* Source material *

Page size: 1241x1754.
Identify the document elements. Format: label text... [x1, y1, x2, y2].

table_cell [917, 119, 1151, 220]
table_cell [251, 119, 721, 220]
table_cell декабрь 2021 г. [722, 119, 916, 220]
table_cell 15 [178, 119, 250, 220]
---
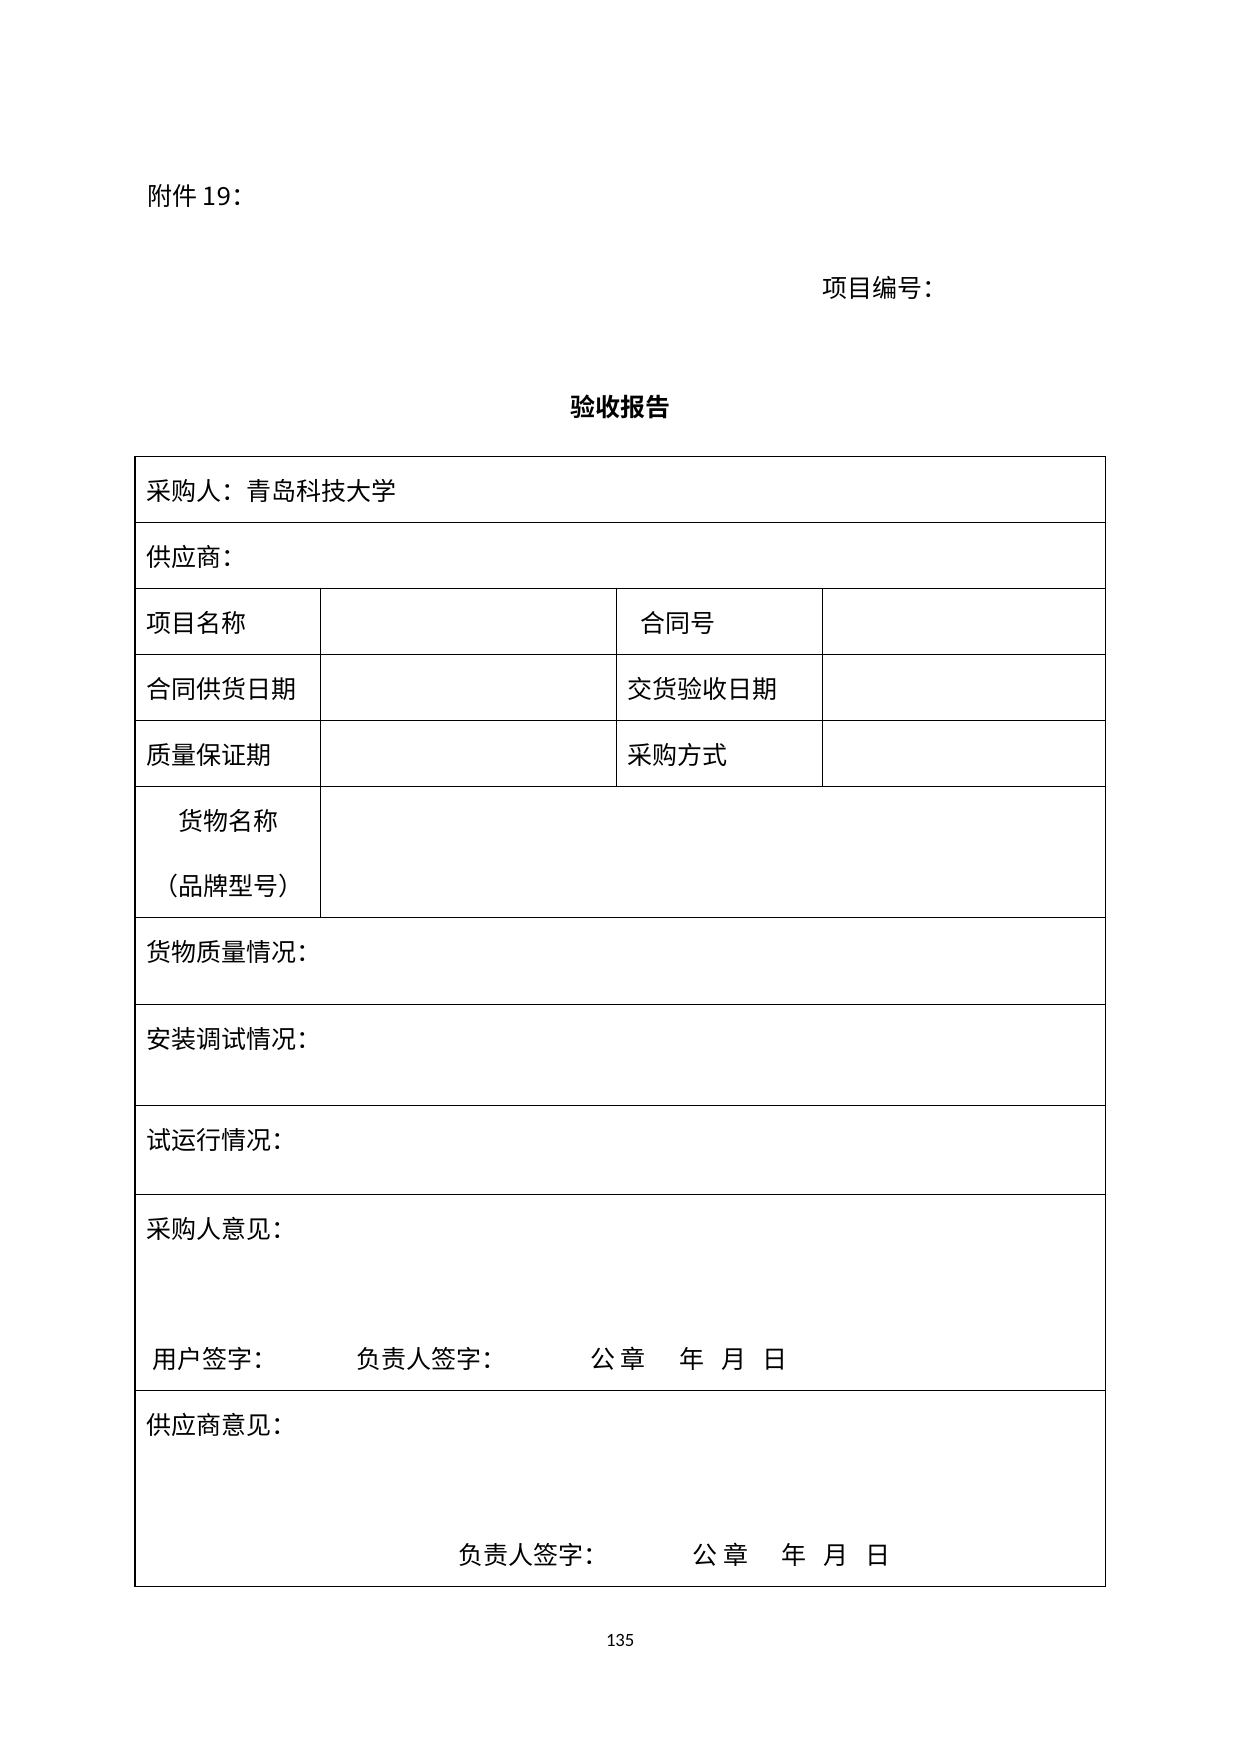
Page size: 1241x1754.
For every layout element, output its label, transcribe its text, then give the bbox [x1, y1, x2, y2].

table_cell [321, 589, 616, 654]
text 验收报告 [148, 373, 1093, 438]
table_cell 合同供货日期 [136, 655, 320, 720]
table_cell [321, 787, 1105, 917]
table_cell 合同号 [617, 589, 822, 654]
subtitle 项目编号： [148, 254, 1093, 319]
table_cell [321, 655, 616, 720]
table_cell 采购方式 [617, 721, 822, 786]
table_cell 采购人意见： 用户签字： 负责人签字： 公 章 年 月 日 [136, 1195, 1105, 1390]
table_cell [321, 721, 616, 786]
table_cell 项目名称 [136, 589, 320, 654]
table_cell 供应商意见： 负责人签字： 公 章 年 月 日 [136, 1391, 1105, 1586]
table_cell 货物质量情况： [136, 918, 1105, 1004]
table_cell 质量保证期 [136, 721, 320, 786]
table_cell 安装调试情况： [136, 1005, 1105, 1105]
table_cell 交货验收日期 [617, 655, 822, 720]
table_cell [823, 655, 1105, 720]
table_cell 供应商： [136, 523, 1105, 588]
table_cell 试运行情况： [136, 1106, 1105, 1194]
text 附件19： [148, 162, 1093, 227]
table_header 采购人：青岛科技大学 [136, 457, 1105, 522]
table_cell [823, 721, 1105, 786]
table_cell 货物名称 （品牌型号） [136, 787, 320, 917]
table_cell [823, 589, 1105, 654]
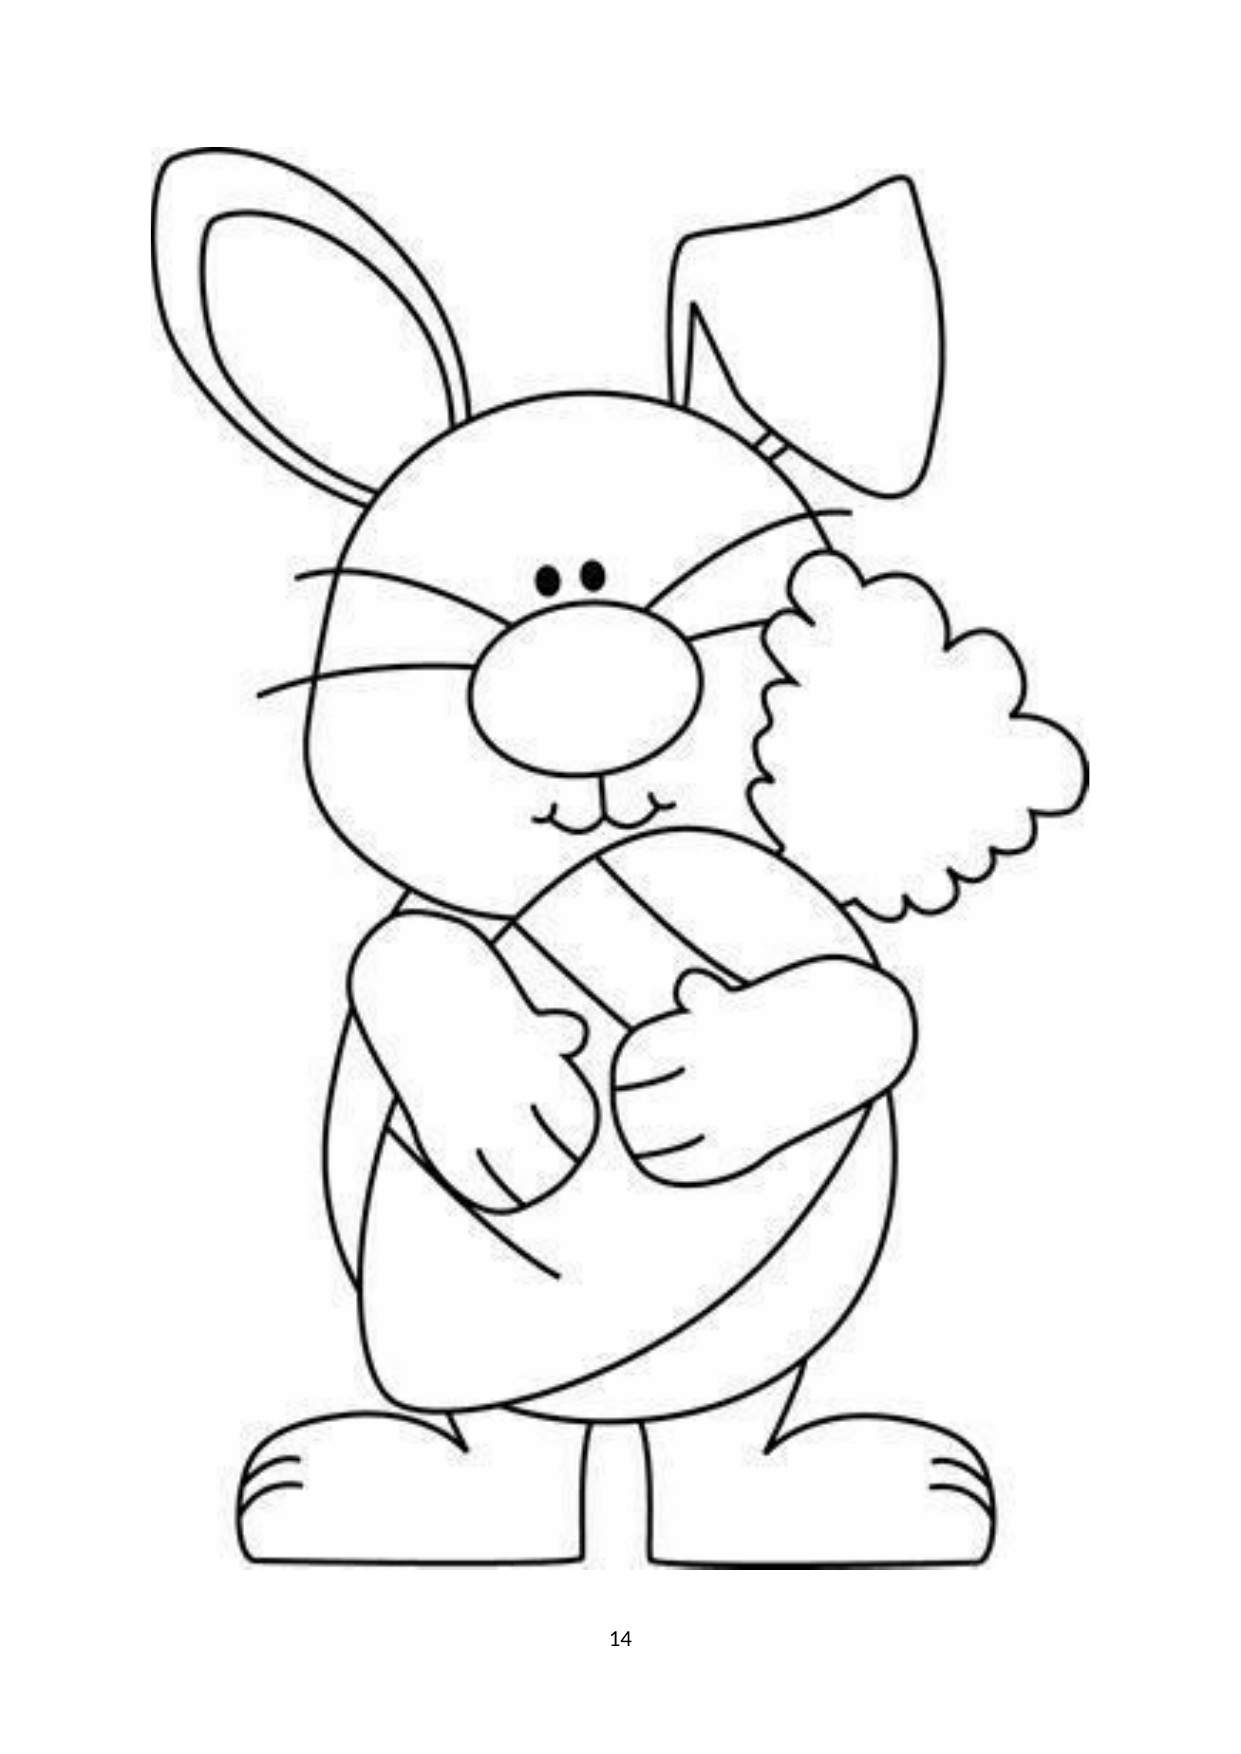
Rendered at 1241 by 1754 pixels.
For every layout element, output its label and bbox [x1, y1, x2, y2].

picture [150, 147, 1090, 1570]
...
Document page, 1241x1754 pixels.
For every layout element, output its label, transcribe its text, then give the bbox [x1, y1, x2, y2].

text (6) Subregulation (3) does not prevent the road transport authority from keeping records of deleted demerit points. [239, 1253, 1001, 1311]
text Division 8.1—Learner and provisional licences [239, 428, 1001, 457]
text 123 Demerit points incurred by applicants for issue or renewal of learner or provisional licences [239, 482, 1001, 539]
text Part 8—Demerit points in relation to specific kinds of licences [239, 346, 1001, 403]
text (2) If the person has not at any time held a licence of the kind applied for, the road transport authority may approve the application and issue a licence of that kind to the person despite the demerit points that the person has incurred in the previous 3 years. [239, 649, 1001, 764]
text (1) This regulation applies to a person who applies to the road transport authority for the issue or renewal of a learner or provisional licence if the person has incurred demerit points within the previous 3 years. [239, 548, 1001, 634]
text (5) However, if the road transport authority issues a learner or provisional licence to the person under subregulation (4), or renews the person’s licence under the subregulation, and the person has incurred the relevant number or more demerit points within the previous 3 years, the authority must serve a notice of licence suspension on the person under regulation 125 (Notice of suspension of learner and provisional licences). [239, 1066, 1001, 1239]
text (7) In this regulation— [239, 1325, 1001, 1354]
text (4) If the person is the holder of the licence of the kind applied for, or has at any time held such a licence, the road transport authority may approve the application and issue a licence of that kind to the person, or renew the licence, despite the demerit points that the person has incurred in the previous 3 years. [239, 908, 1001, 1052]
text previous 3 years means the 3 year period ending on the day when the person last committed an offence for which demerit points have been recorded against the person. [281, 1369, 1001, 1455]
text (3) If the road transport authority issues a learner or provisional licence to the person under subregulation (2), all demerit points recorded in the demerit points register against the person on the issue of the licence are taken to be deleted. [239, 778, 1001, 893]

* What the exercise asks *
Pull every line containing "pixels" out of the records.

* Answer area *
Rendered at 1241 by 1754 pixels.
Document page, 1241x1754 pixels.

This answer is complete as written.